■ Exercise prompt ■
The entries below should be given again exactly, minus their pictures.

■ Data for review ■
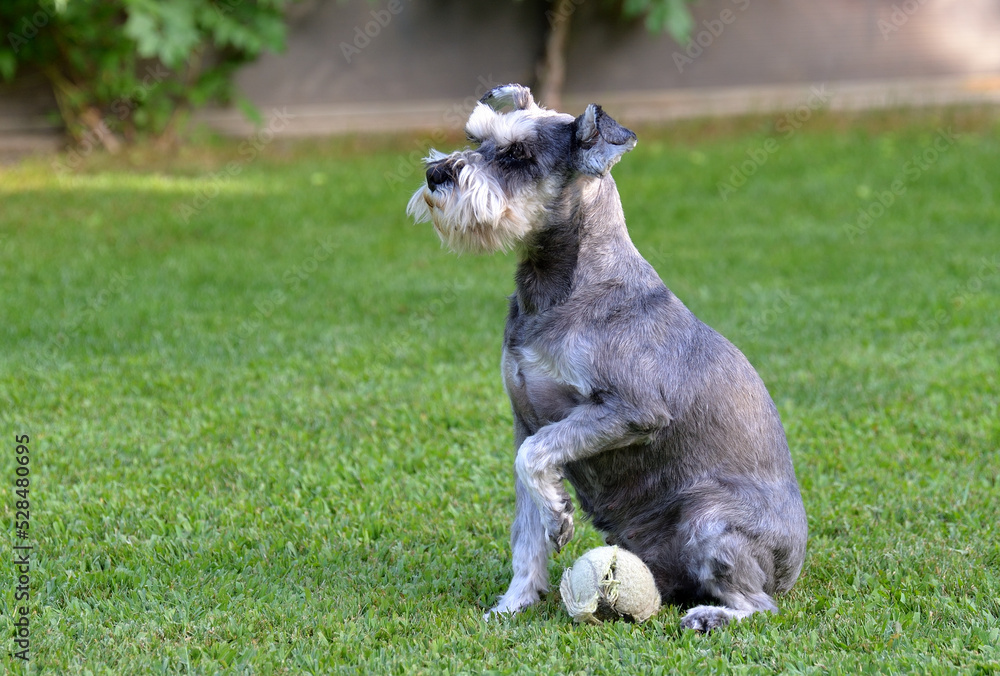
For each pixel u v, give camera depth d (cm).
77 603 555
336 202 1788
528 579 575
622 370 543
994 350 1062
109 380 963
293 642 517
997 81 2514
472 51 2417
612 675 479
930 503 716
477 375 1002
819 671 478
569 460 539
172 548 643
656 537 575
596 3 2430
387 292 1298
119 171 2014
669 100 2484
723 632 512
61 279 1318
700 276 1368
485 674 481
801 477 775
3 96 2225
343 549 654
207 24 2111
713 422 559
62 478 754
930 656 489
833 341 1106
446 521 704
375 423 879
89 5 2095
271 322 1168
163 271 1370
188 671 484
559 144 584
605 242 576
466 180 585
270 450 818
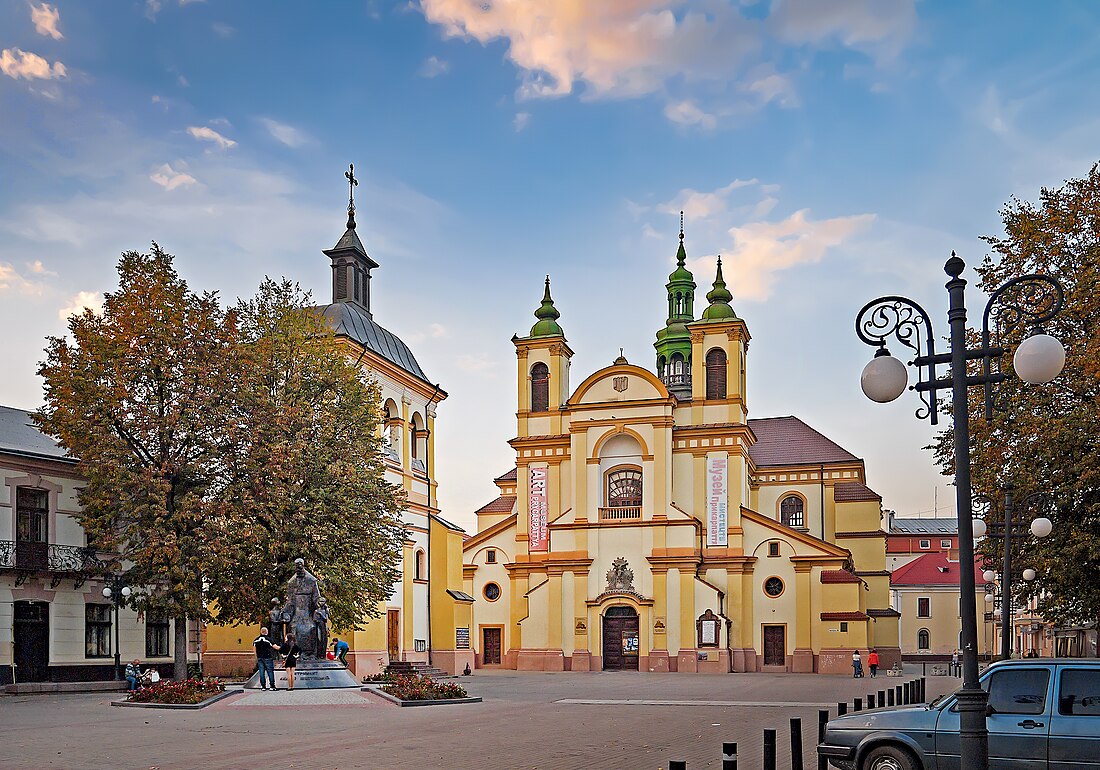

■ Response ■
For each pixel u v, give camera depth d (cm).
77 603 555
336 202 1788
528 579 575
622 370 543
994 350 1062
109 380 963
293 642 517
997 81 2514
472 51 2417
612 675 479
930 503 716
477 375 1002
819 671 478
569 460 539
172 548 643
656 537 575
596 3 2430
387 292 1298
119 171 2014
669 100 2484
723 632 512
61 279 1318
700 276 1368
485 674 481
801 477 775
3 96 2225
343 549 654
207 24 2111
713 422 559
62 478 754
930 656 489
833 341 1106
446 521 704
375 423 879
89 5 2095
271 322 1168
163 271 1370
188 671 484
559 144 584
605 242 576
466 180 585
270 450 818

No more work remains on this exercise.